# Mulberry cuttings



## secuono (Sep 28, 2011)

Just had my Mulberry tree cut, have half inch to 2in thick cuttings, 5 to 20 feet tall. 
I can cut these to fit either 2ft or 4ft long boxes to ship them out to you. You choose the thickness, half inch to 2in. With 2in limited. Each 2ft cutting is $1.50 Each 4ft cutting is $2. 
I need to know how many you want of what thickness and length and your zip code to get you a shipping price.


----------



## secuono (Sep 28, 2011)

I can chop them up to fit into standard flat rate box lengths. 
Below is the box size and the shipping price. And then next to it is the cost for that box to be filled with cuttings in your choice of thickness.

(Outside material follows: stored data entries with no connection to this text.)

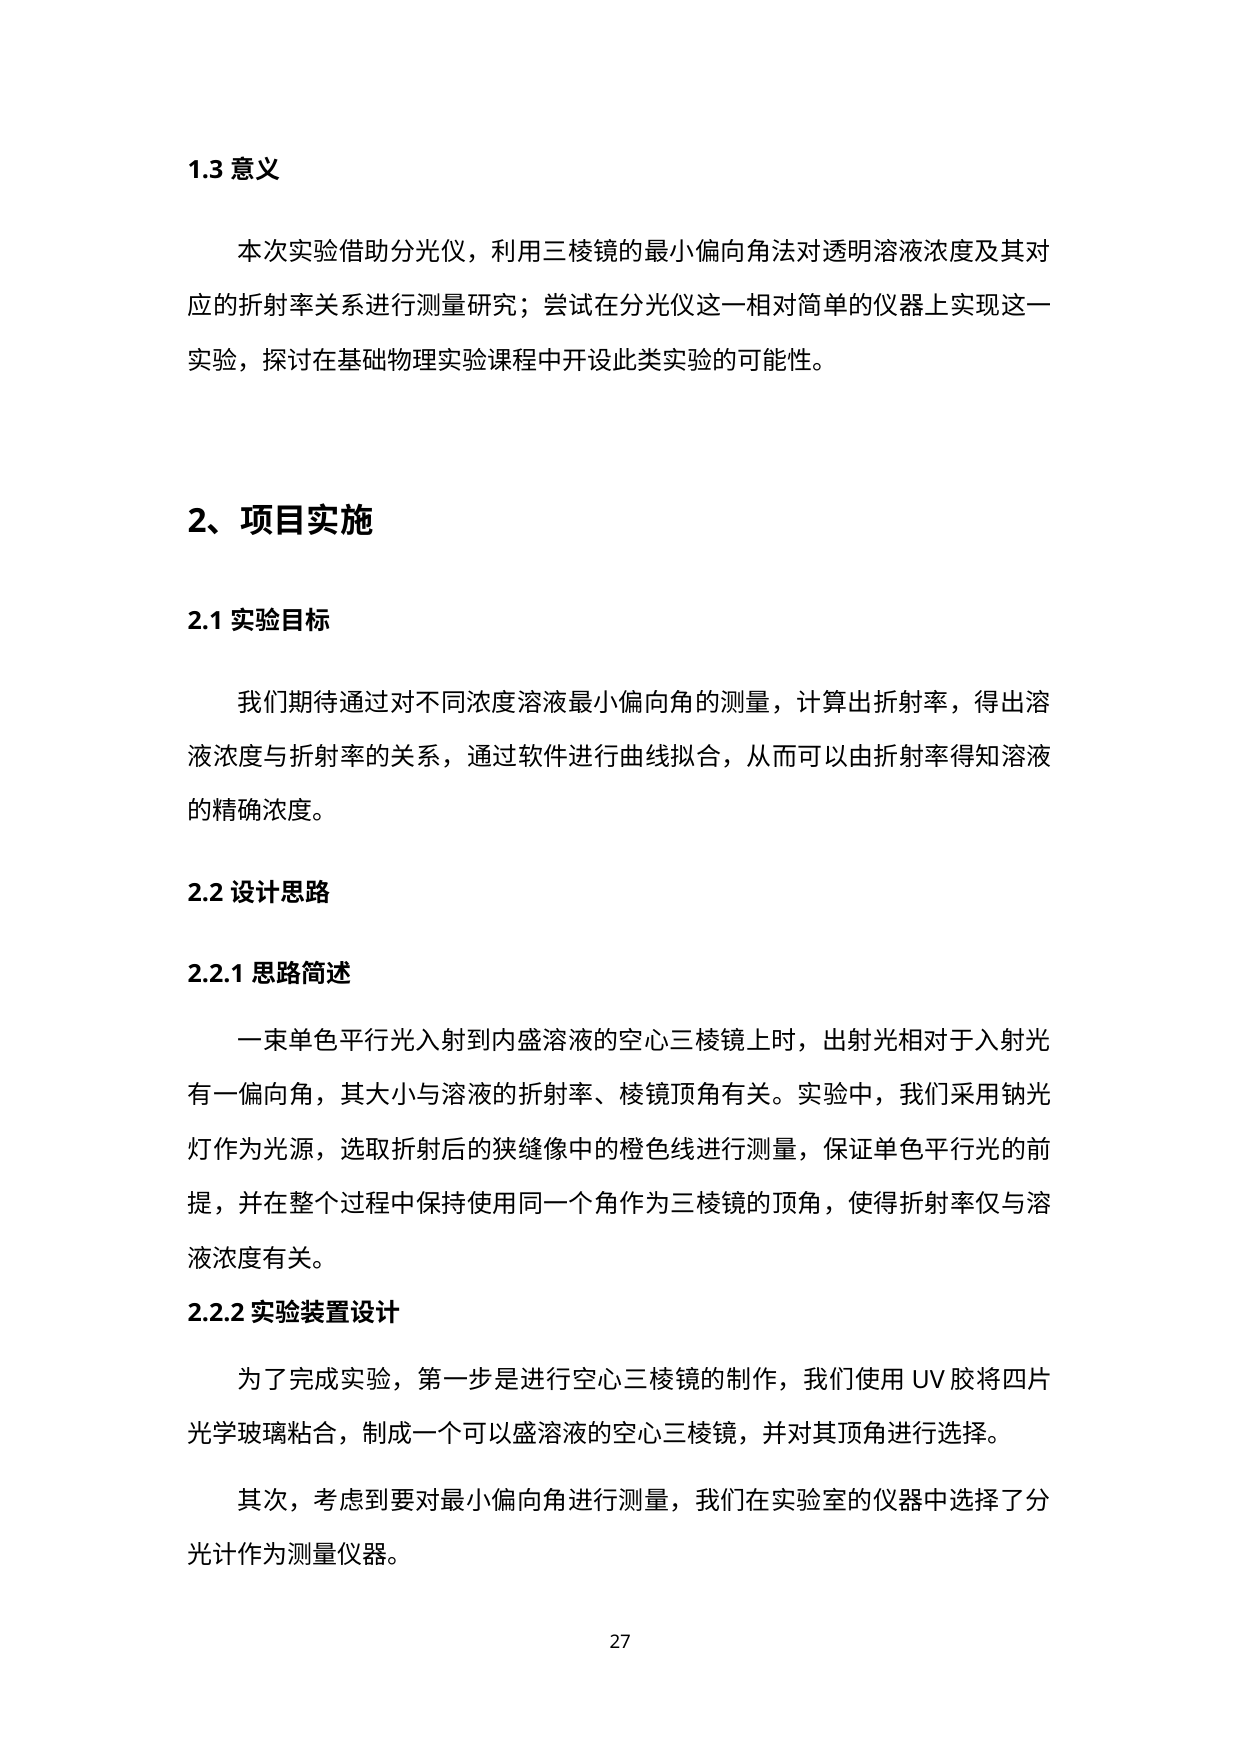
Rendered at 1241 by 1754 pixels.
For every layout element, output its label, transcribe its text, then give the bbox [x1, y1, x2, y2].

text 2、项目实施 [187, 493, 1053, 542]
text 其次，考虑到要对最小偏向角进行测量，我们在实验室的仪器中选择了分光计作为测量仪器。 [187, 1481, 1053, 1571]
text 2.2 设计思路 [187, 872, 1053, 908]
text 我们期待通过对不同浓度溶液最小偏向角的测量，计算出折射率，得出溶液浓度与折射率的关系，通过软件进行曲线拟合，从而可以由折射率得知溶液的精确浓度。 [187, 682, 1053, 827]
text 2.2.1 思路简述 [187, 954, 1053, 990]
text 本次实验借助分光仪，利用三棱镜的最小偏向角法对透明溶液浓度及其对应的折射率关系进行测量研究；尝试在分光仪这一相对简单的仪器上实现这一实验，探讨在基础物理实验课程中开设此类实验的可能性。 [187, 231, 1053, 376]
text 1.3 意义 [187, 150, 1053, 186]
text 为了完成实验，第一步是进行空心三棱镜的制作，我们使用UV胶将四片光学玻璃粘合，制成一个可以盛溶液的空心三棱镜，并对其顶角进行选择。 [187, 1359, 1053, 1450]
text 2.2.2实验装置设计 [187, 1292, 1053, 1329]
text 2.1 实验目标 [187, 601, 1053, 637]
text 一束单色平行光入射到内盛溶液的空心三棱镜上时，出射光相对于入射光有一偏向角，其大小与溶液的折射率、棱镜顶角有关。实验中，我们采用钠光灯作为光源，选取折射后的狭缝像中的橙色线进行测量，保证单色平行光的前提，并在整个过程中保持使用同一个角作为三棱镜的顶角，使得折射率仅与溶液浓度有关。 [187, 1021, 1053, 1274]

Depending on thickness, a few or a lot can fit in FR boxes. 
Box size and shipping cost-
$17+ $8 
12x12x5in

$13+ $5 
12x3x14in

$13+ $5 
11x8x6in

$17+ $10
24x12x3in

Looks like they changed the size and price of small boxes, not sure what they are now.
They were $6 and 8x5x1in. I have lots of boxes that size and should still cost $6. +$3


----------



## secuono (Sep 28, 2011)

One box sold!
Anyone else want any?


----------



## secuono (Sep 28, 2011)

Another sold.


----------



## 2kidsdad (Sep 27, 2009)

What type are they?


----------



## snettrecker (Jan 27, 2006)

how do you go about planting/growing trees from these? thanks​


----------